Inferring condition specific regulatory networks with small sample sizes: a case study in bacillus subtilis and infection of mus musculus by the parasite Toxoplasma gondii
Thesis
Modelling interactions between genes and their regulators is fundamental to understanding how, for example a disease progresses, or the impact of inserting a synthetic circuit into a cell. We use an existing method to infer regulatory networks under multiple conditions: the Joint Graphical Lasso (JGL), a shrinkage based Gaussian graphical model. We apply this method to two data sets: one, a publicly available set of microarray experiments perturbing the gram-positive bacteria Bacillus subtilis under multiple experimental conditions; the second, a set of RNA-seq samples of Mouse (Mus musculus) embryonic fibroblasts (MEFs) infected with different strains of the parasite Toxoplasma gondii. In both cases we infer a subset of the regulatory networks using relatively small sample sizes. For the Bacillus subtilis analysis we focused on the use of these regulatory networks in synthetic biology and found examples of transcriptional units active only under a subset of conditions, this information can be useful when designing circuits to have condition dependent behaviour. We developed methods for large network decomposition that made use of the condition information and showed a greater specificity of identifying single transcriptional units from the larger network using our method. Through annotating these results with known information we were able to identify novel connections and found supporting evidence for a selection of these from publicly available experimental results. Biological data collection is typically expensive and due to the relatively small sample sizes of our MEF data set we developed a novel empirical Bayes method for reducing the false discovery rate when estimating block diagonal covariance matrices. Using these methods we were able to infer regulatory networks for the host infected with either the ME49 or RH strain of the parasite.

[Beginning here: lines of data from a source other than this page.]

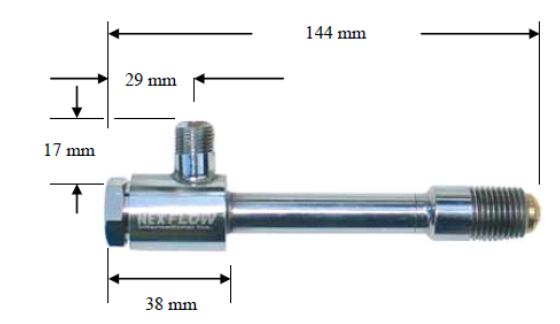
Figure 1. Photograph of the Vortex tube with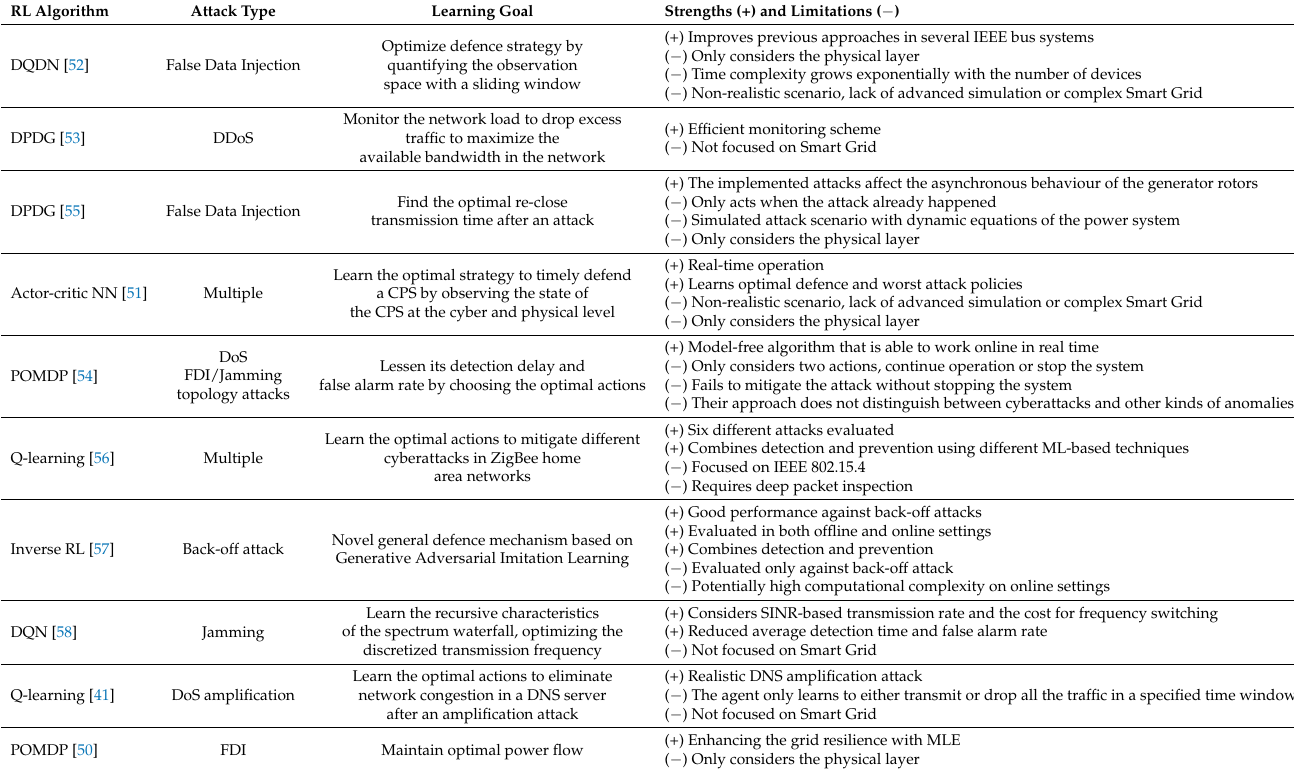
Table 2. Strengths and limitations of the discussed works on using RL to defend smart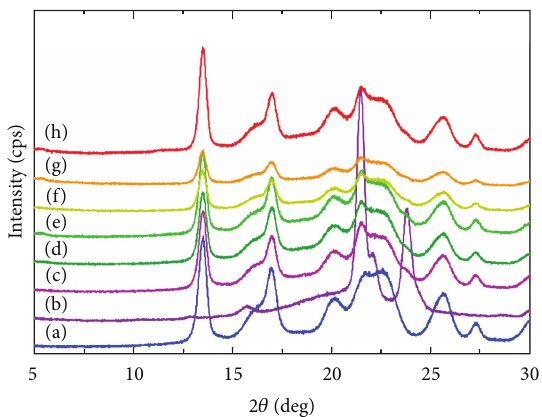
Figure 4: XRD patterns of (a) pure PHB, (b) pure PCL, and (c) 80PHB/20PCLandPHB/PCL/stearateMg-AlLDHnanocomposites with (d) 0.25, (e) 0.5, (f) 1, (g) 1.5, and (h) 2wt% stearate Mg-Al LDH content.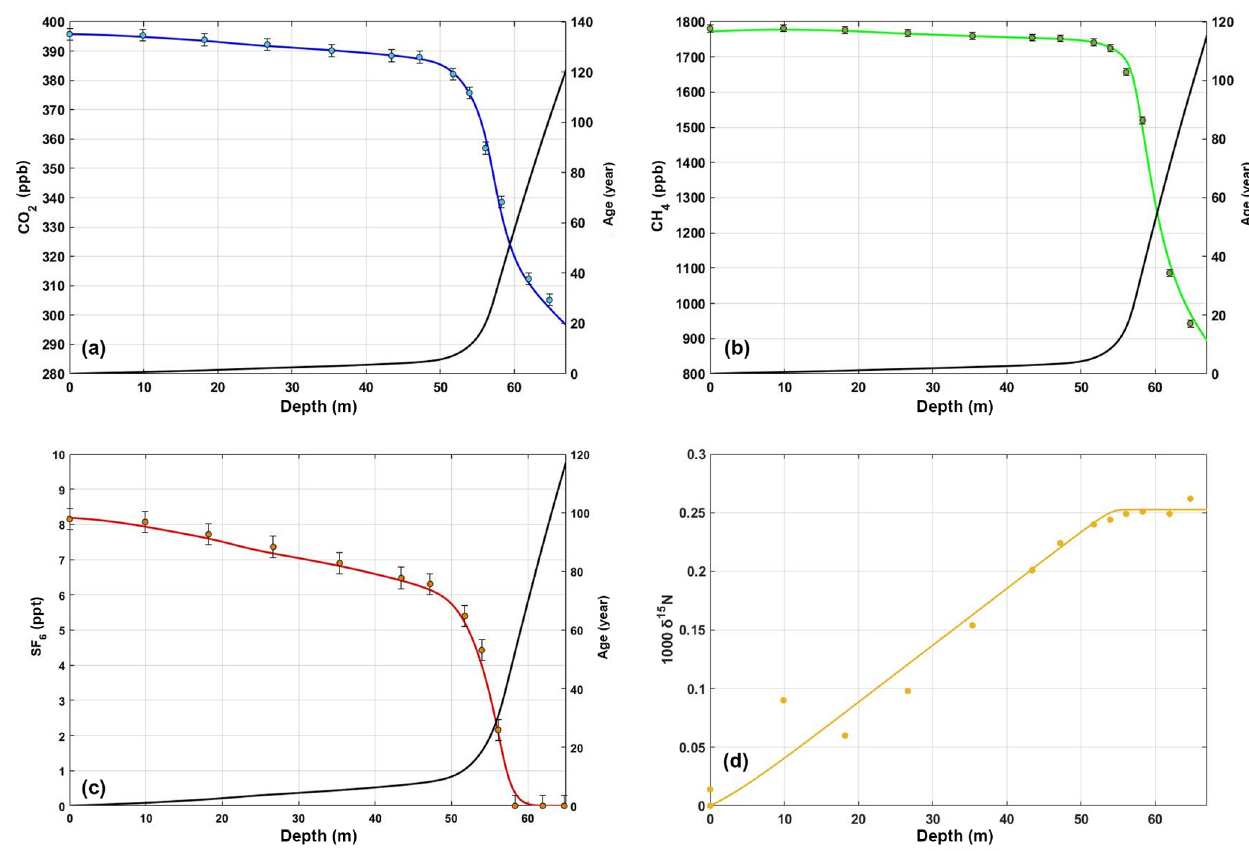
Figure 3. CO 2 , CH 4 , and SF 6 mole fractions and δ 15 N of N 2 measurements (circles), as well as model results (solid line) for the Styx firn air (air in open porosity). Black lines are modeled ages for the gas species.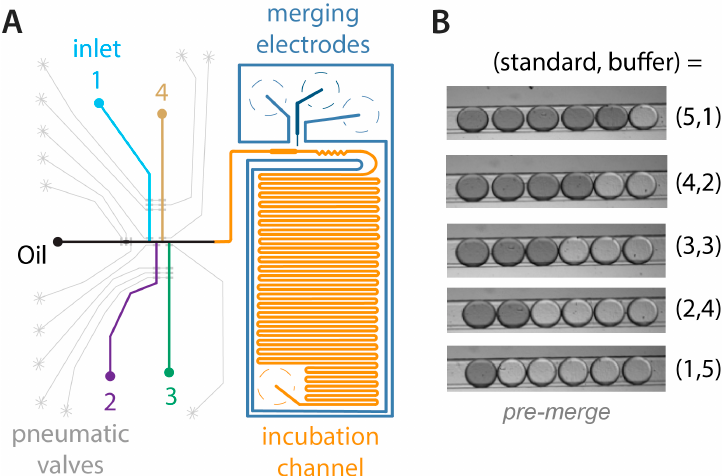
Figure 1. Microdevice design and operation. ( A ) Inlet aqueous reservoirs (1–4, colored) and one oil reservoir (black) were sampled by computer-controlled pumps based on pneumatic valves (light gray). Merging electrodes (dark blue) facilitated droplet coalescence in the widened merging region (orange), merged droplets were mixed in a zig-zag channel, and then assays were incubated in a long delay channel (orange) if needed prior to optical detection. ( B ) In this example, five ratios of standard mimics (dark) and buffer (transparent) were programmed on demand, then merged downstream. Images show the droplet groups prior to merging (see Videos S1 and S2).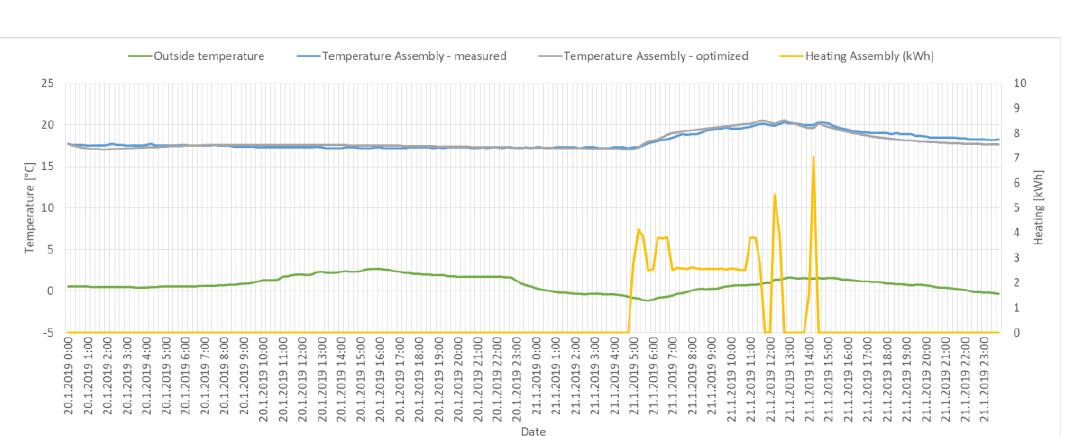
Figure 11. Results of initial model with Winter 2-3 scenario.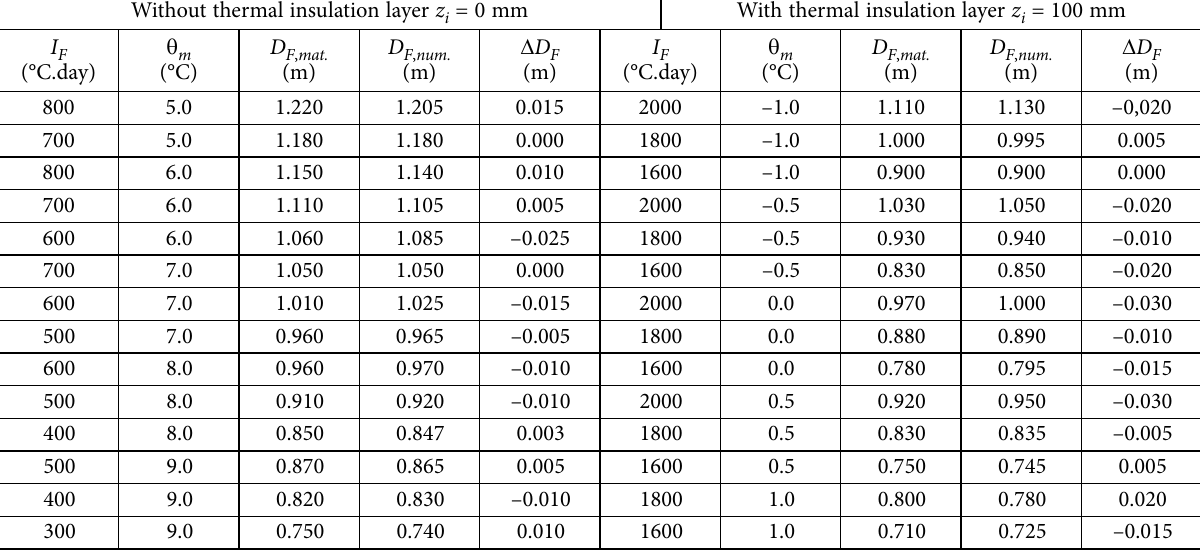
Table 7. Comparison of values of the depth of freezing of the railway track structure determined by mathematical D F , mat and numerical D F , num method depending on the air frost index I F and the average annual air temperature q m (the sub-ballast layers without and with a built-in thermal insulation layer of extruded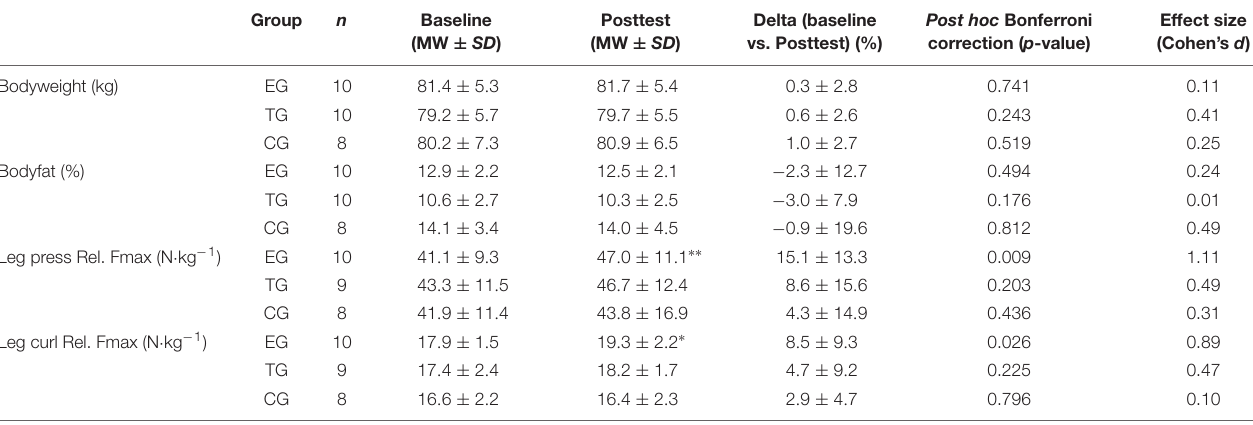
TABLE 2 | Results for anthropometric data and relative maximal strength (Frel) at leg press and leg curl for EMS-Group (EG), Training-Group (TG), and Control-Group (CG) 1 week before (Baseline) and 1 week after intervention period (Posttest). Group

This enabled the identification of known and novel regulatory mechanisms. The Toxoplasma gondii parasite has shown to subvert host function using similar mechanisms as cancers and through our analysis we were able to identify genes, networks and ontologies associated with cancer, including connections that have not previously been associated with T. gondii infection. Finally a Shiny application was developed as an online resource giving access to the Bacillus subtilis inferred networks with interactive methods for exploring the networks including expansion of sub networks and large network decomposition.